Excerpted passage
● ● ● ● ● ● ●
There are very few games that can entice me to purchase them at launch or even within the first few months. I have a stupidly long backlog of games to play and properly experience, and an Humble Bundle subscription that regularly drops me a new batch of interesting new games! However, I had heard about this latest indie breakout hit called Loop Hero which is developed by Four Quarters and published by Devolver Digital.
How to describe this game, a visually retro pixel look, a rogue-like, a card battler, a management, an RPG, an auto battler... it seems like one of those games that just has picked out all of the latest gaming trends and mushed it all together to tick the boxes for a quick launch that will ultimately disappoint!
However, indie studios aren't like Triple A studios with their box ticking (mostly...)... and judging by the incredibly enthusiastic user and critic acclaim, it appears that Loop Hero might just be more than a confused sum of it's parts!
So, I'm hooked... It was 15% off on the Steam Store, and cheap enough for an impulse buy with the Binance Debit Card!
The Setup
Among the whole swathe of tropes that Loop Hero already incorporates... there is the amnesiac hero trope! The world is destroyed, but for some reason, the world starts to take form when our hero comes in contact with part of it... only to fade out and away from existence again. However, with each run, our hero brings a little bit more of the world into permanence... allowing for a slow and steady progression of world building that aids in future runs.
As for story... there is a Lich, that is your big bad... why you are fighting him, and why he seems to be the only other character in the world that appears to have an ongoing permanence... who knows?
The Game
Each dungeon run throws you into a closed loop with pretty much nothing in it. Your hero starts out from the camp tile and just goes round and round until the Lich appears or you succumb to the various monsters that spawn from tiles that you have placed. Simple concept so far...
As you traverse the closed loop, you will encounter spawned monsters. With each loop, they get stronger so you will need to grind to keep up with them. These battles play out in an auto battler style. Your skills and attributes are set, as are the attributes of the monsters... and they just slug away at each other with no input from the player until one side is defeated.
When you defeat a mob of monsters, you will be rewarded with equipment and/or world tiles from the selection that you defined at the start of the run.
● ● ● ● ● ● ●
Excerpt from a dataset
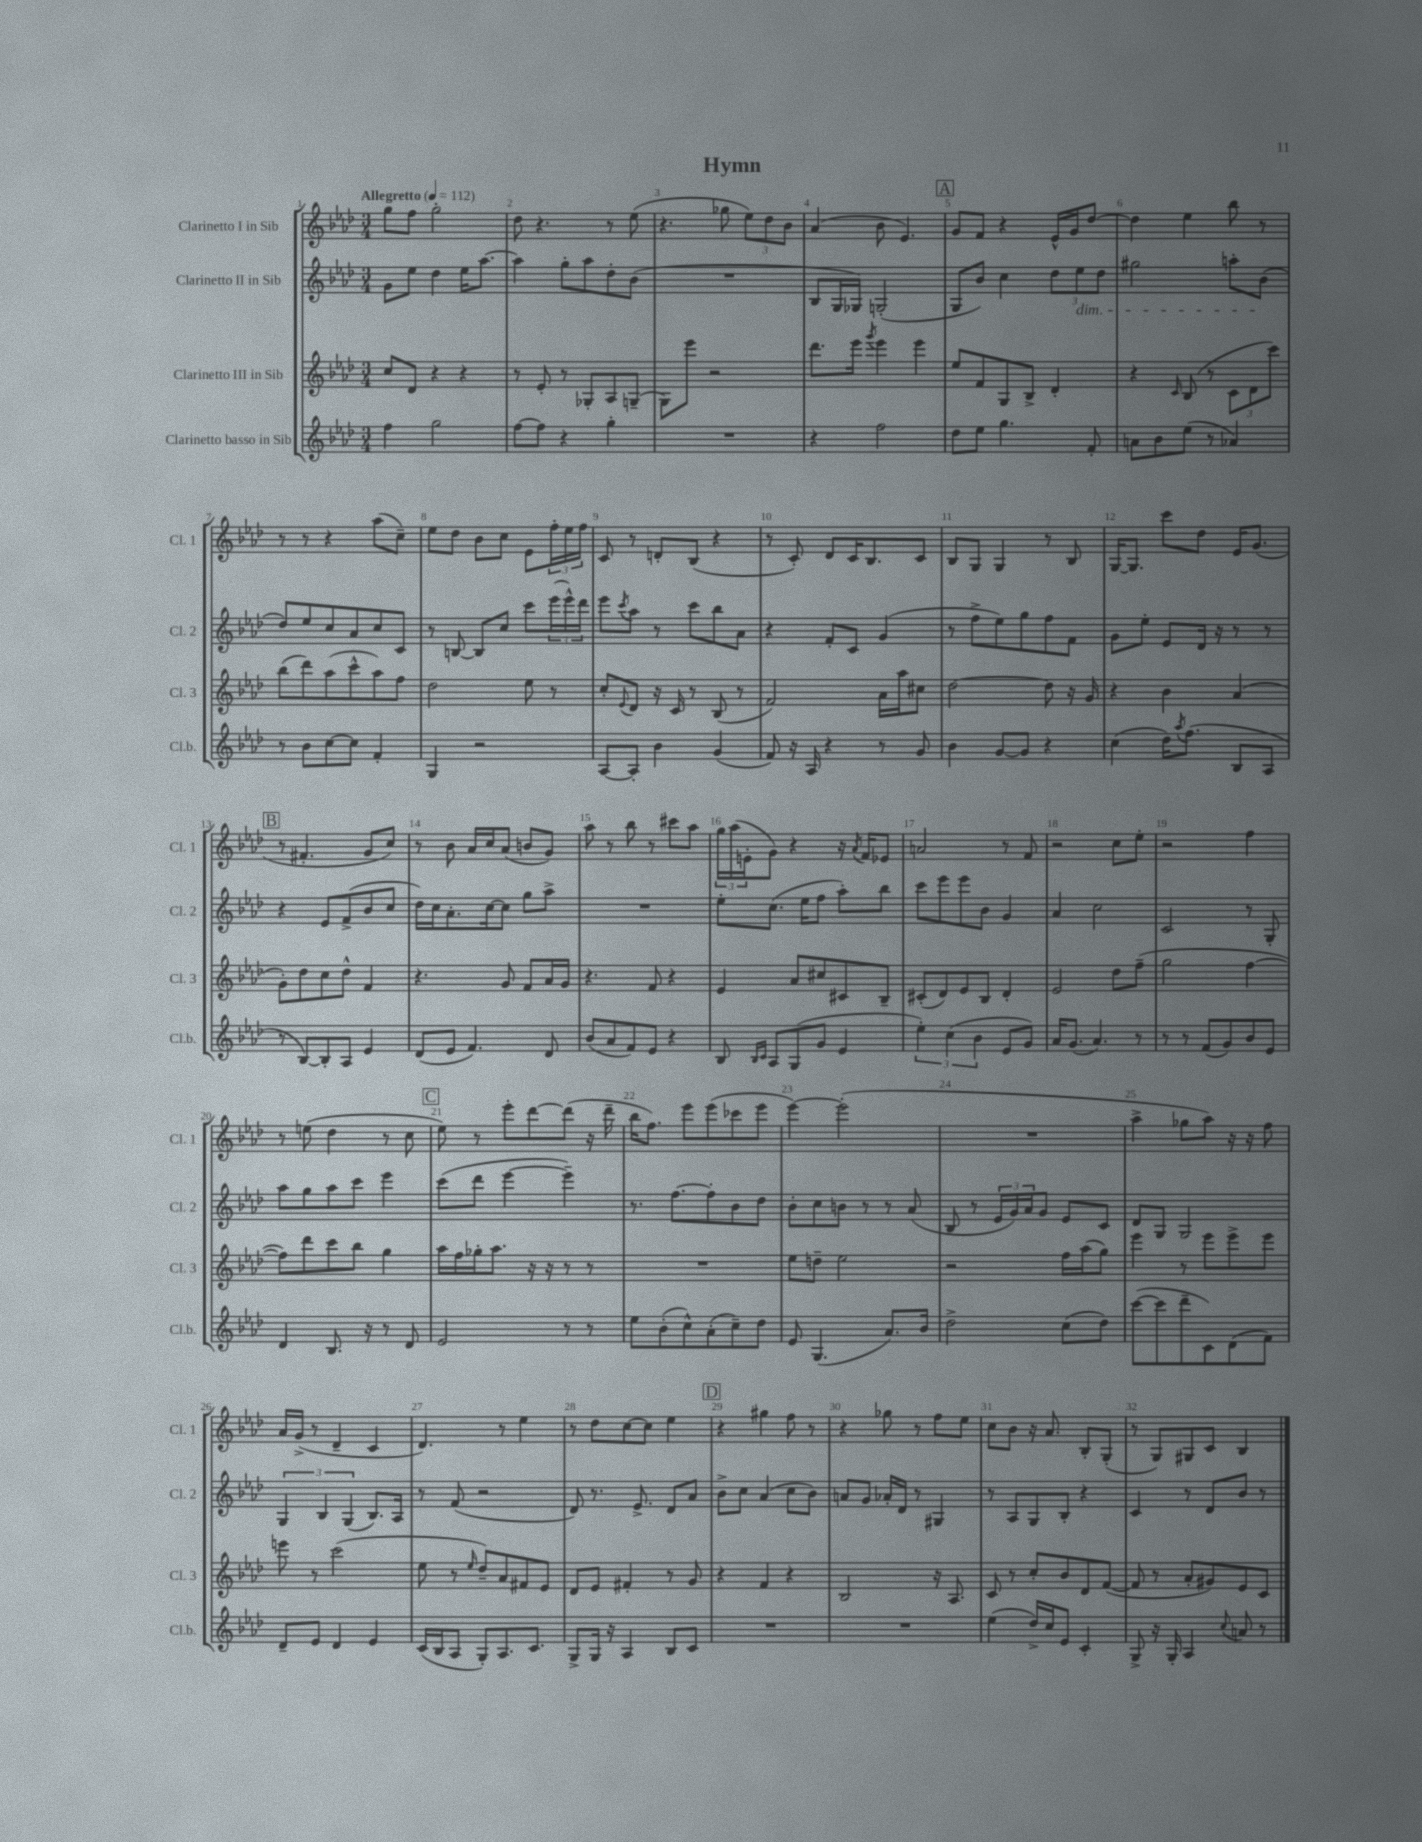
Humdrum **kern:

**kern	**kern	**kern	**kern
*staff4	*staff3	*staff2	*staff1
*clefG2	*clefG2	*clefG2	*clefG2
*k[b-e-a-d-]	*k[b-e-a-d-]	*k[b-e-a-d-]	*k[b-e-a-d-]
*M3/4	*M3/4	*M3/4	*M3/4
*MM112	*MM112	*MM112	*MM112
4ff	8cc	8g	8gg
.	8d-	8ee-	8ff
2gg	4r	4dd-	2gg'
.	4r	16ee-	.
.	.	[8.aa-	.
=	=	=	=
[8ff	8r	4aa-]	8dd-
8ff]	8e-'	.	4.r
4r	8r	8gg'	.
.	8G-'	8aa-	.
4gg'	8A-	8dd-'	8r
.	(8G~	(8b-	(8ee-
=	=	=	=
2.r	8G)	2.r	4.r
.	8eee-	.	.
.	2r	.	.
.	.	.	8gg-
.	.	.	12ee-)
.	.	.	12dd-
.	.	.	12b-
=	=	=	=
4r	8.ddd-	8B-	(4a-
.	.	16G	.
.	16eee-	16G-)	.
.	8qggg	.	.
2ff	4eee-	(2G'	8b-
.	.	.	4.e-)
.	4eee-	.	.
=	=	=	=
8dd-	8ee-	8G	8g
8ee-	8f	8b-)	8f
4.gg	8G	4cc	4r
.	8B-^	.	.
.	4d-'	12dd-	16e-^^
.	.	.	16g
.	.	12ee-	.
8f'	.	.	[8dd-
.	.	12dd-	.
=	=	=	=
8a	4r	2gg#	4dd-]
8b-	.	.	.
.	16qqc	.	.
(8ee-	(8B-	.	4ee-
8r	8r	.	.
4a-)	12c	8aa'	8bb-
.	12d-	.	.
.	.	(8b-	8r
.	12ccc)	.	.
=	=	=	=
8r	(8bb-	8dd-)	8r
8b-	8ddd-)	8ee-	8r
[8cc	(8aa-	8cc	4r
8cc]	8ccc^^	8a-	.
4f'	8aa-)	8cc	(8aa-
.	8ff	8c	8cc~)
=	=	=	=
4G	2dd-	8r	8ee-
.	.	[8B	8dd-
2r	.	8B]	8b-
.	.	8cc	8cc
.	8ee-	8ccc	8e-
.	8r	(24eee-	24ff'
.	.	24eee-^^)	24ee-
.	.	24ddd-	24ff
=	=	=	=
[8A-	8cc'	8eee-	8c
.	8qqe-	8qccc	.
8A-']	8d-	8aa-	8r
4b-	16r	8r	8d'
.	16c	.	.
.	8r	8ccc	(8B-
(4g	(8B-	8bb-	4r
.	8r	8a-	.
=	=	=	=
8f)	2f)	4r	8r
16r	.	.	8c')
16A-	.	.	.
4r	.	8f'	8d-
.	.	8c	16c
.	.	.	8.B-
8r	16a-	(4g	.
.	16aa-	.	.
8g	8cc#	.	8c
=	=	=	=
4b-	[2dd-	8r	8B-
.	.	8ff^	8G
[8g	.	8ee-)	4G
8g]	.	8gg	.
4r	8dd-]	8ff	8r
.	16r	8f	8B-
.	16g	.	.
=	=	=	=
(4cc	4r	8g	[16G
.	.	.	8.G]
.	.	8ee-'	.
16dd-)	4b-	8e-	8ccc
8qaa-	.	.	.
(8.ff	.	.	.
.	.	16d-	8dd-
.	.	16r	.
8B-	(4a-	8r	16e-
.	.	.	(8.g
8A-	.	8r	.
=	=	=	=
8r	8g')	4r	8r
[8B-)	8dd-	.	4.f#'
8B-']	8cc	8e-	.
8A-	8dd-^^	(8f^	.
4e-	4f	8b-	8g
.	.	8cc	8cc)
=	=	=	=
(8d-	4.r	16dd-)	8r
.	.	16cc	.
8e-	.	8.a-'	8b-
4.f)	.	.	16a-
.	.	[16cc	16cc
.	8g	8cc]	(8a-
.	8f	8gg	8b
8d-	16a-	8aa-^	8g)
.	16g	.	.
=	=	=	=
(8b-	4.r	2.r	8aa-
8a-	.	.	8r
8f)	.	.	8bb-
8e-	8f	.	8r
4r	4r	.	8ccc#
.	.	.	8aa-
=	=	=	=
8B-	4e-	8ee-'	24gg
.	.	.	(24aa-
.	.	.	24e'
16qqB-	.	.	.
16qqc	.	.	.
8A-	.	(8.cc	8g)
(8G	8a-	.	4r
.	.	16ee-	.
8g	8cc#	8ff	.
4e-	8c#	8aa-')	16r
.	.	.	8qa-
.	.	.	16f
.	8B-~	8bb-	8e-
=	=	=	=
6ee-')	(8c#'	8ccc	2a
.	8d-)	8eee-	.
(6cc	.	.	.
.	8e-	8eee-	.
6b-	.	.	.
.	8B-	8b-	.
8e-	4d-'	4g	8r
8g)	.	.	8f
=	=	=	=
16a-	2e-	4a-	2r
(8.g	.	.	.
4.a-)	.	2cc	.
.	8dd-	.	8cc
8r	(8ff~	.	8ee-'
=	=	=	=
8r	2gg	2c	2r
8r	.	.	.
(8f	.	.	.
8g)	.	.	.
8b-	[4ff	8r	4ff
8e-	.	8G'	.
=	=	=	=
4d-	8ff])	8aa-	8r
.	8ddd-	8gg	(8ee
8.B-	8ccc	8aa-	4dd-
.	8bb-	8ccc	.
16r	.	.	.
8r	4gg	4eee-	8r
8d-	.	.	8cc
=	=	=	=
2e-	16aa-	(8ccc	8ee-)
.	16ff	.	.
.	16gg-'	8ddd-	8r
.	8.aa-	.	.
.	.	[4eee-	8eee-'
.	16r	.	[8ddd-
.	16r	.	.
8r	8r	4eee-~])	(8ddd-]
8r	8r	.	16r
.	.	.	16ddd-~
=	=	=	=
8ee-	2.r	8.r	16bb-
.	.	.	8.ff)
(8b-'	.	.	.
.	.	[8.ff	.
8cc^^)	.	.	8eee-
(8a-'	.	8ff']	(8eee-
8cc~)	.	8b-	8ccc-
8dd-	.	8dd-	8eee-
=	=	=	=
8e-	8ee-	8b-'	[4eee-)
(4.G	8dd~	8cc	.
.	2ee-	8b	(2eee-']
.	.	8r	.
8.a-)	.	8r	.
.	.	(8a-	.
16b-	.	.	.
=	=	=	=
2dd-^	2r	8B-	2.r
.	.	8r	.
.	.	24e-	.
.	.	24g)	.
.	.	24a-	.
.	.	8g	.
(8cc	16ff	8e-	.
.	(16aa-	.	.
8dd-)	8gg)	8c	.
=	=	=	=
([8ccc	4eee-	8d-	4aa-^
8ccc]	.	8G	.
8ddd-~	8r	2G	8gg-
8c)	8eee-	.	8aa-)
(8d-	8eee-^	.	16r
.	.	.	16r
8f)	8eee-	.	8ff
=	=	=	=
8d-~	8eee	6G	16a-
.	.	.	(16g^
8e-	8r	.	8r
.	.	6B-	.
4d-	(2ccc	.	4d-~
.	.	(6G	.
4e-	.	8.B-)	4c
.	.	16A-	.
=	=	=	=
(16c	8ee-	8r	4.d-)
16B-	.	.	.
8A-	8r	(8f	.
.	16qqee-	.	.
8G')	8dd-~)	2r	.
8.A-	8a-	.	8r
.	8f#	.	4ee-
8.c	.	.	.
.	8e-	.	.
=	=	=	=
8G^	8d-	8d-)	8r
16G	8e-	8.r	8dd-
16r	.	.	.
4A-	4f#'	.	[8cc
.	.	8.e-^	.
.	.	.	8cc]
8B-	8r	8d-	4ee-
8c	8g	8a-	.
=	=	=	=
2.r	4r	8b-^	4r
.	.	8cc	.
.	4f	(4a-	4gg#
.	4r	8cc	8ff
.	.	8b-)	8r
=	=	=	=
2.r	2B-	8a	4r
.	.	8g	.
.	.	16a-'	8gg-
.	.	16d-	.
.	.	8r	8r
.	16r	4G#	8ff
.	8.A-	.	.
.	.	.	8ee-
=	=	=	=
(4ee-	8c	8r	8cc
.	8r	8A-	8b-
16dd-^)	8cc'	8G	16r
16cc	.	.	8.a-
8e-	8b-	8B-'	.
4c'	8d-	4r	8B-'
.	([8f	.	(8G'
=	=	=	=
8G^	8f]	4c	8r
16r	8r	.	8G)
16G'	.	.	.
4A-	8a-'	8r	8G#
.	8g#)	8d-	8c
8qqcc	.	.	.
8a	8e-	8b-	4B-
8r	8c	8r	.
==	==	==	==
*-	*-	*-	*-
● ● ● ● ● ● ●
Proceed with the Loop Hero review, picking up right after its last sentence. The items have no connection to the Loop Hero review.

Written reply
You use these world tiles to slowly build up the pixelated world around you. Some tiles belong ON the path, others on the side of the path and others even further back. All of them affect the difficulty and rewards of the loop. Too hard, and your hero will fall... too easy, and your hero gets underpowered for the next loop.
Equipment also drops with which you can buff your character abilities and stats to help survive another loop. Also, little drops of building materials for the base management metagame... which are precious and slow drops, and you risk losing a large amount of it if you don't retreat back to your base but are instead killed in the loop.
At the end of each run, you are returned (or resurrected) back at your camp. Here, you will have built and upgraded buildings that will aid you on subsequent runs. Oddly enough, the upgrading is done from this screen and not the build screen. Strange choice, and one that I find counter-intuitive... but it works.
Over time, your little collection of hovels will turn into a proper little village!
The main building page which is the glorified menu page for the metagame upgrades that accompany you into the loop runs. From here, you can unlock little bonuses that will help you survive just that little bit longer... or extra classes to toy around with!
Setting off on the expedition away from the base is the page that starts you upon your loop journey. From this menu, you can choose your class and the overall starting difficulty of the loop. As always, it is a tough risk/reward balance at play here... you want it to be more difficult, to get the better loot and resources. However, you need to actually survive long enough to bring it home!
What I did find interesting here is the actual difference in classes. Each class really does bring a different play style to the game... it is best to keep an eye on what each class really is good at, and try to maximise the abilities that complement that. Otherwise, you will be in for a pretty frustrating time!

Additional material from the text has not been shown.